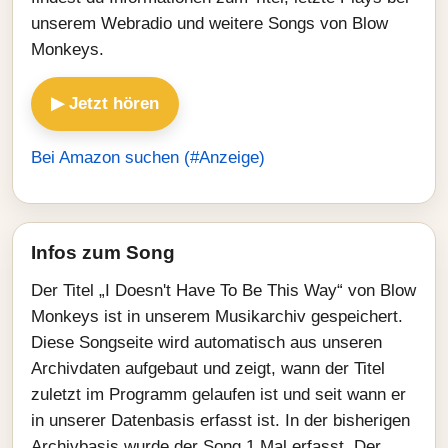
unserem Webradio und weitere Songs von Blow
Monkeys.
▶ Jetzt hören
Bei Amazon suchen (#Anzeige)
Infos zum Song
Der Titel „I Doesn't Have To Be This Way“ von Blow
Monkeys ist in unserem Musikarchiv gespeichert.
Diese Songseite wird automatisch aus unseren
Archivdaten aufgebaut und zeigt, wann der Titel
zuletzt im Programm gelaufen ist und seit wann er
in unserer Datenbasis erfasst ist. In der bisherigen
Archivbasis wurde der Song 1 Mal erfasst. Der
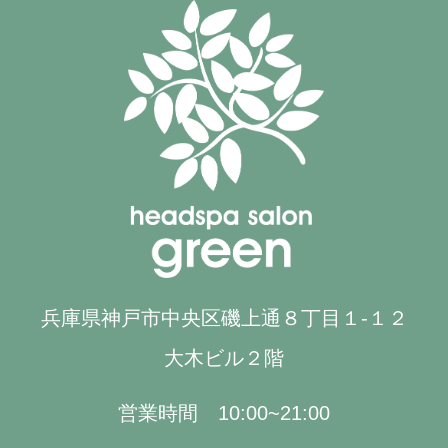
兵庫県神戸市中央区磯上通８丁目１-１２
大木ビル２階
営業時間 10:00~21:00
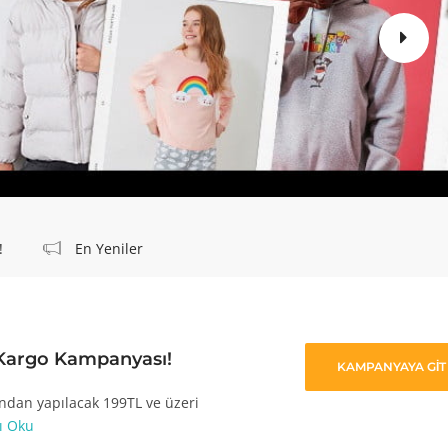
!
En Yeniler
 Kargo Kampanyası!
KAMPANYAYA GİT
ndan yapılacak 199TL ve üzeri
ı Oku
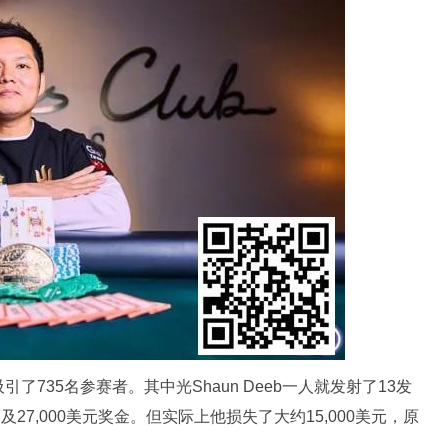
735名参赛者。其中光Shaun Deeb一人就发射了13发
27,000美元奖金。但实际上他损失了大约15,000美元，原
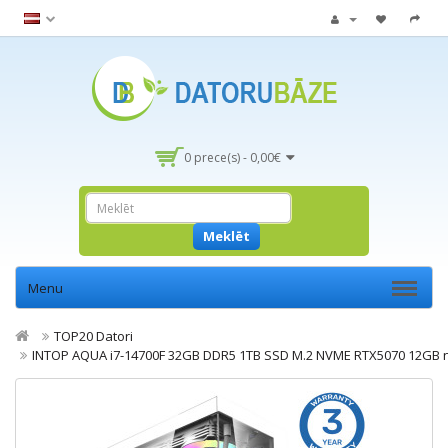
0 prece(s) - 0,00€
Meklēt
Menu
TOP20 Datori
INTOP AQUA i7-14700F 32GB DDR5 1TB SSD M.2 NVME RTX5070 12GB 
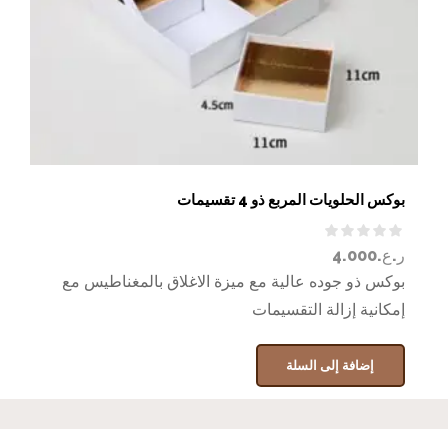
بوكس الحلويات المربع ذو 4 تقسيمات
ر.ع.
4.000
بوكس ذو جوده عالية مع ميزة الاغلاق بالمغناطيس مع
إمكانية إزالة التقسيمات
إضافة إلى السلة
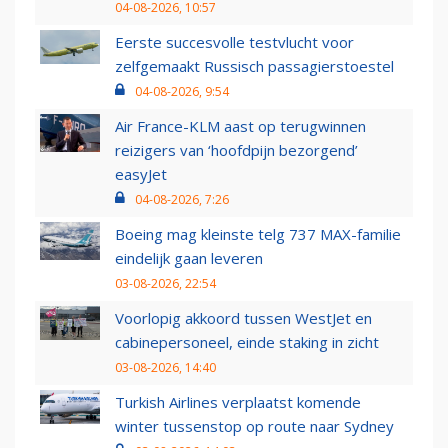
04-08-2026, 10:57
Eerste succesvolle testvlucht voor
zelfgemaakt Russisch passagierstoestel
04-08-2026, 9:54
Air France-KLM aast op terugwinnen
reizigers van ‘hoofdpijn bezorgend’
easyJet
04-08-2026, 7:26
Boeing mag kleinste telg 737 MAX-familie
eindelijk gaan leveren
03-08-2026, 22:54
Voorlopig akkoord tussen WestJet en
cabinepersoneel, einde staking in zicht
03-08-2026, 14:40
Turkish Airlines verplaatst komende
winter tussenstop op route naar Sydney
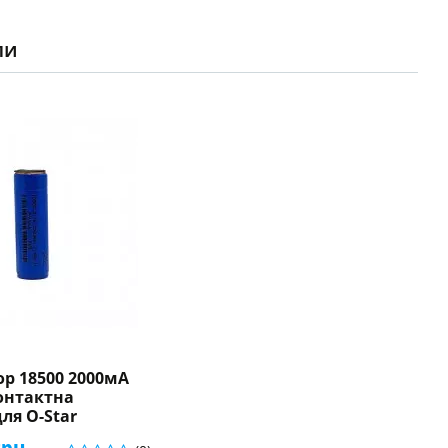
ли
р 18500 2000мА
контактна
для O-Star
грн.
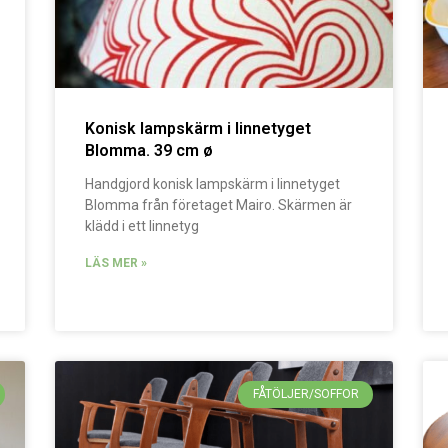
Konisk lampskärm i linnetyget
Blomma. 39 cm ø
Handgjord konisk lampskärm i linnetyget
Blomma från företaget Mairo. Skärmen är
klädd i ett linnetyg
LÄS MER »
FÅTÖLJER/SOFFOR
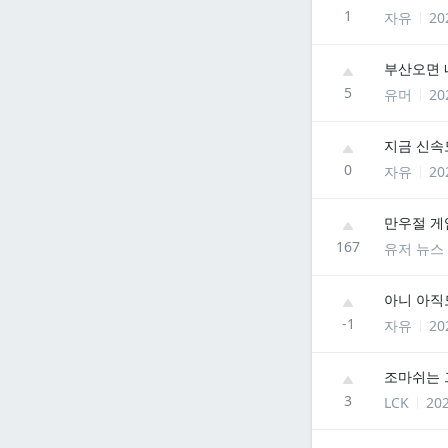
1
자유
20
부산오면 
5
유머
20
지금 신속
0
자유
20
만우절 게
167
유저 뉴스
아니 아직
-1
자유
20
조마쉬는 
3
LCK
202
————————
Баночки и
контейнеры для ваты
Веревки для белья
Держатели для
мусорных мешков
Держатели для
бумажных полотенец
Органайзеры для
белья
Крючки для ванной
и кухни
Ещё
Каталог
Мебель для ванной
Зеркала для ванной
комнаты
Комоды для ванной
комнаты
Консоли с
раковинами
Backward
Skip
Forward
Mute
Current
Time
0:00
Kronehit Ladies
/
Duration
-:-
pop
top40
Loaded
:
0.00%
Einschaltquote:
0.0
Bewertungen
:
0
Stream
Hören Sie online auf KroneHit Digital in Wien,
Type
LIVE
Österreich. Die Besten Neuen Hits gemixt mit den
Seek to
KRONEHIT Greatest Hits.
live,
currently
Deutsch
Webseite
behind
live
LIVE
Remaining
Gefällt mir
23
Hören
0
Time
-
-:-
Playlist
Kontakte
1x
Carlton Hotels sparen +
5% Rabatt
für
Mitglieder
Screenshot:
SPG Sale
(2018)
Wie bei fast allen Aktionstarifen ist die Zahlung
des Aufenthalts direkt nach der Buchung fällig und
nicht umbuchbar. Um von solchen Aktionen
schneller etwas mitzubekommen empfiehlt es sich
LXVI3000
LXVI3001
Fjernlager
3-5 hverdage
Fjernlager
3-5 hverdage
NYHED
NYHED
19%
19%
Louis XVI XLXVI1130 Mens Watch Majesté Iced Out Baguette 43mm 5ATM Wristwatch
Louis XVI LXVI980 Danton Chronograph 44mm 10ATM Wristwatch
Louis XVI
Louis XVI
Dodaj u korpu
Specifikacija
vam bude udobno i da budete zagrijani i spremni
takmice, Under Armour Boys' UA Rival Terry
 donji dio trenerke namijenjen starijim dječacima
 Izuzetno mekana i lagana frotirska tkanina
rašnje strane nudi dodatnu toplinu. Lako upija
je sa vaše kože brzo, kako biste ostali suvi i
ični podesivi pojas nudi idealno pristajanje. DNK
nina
————————
Within the listing above, the lines starting at the one containing "KAMPANYAYA GİT" and ending at the one containing "بوكس ذو جوده" are to be returned exactly. Omit the pictures.

KAMPANYAYA GİT
ndan yapılacak 199TL ve üzeri
ı Oku
735名参赛者。其中光Shaun Deeb一人就发射了13发
27,000美元奖金。但实际上他损失了大约15,000美元，原
0 prece(s) - 0,00€
Meklēt
Menu
TOP20 Datori
INTOP AQUA i7-14700F 32GB DDR5 1TB SSD M.2 NVME RTX5070 12GB 
بوكس الحلويات المربع ذو 4 تقسيمات
ر.ع.
4.000
بوكس ذو جوده عالية مع ميزة الاغلاق بالمغناطيس مع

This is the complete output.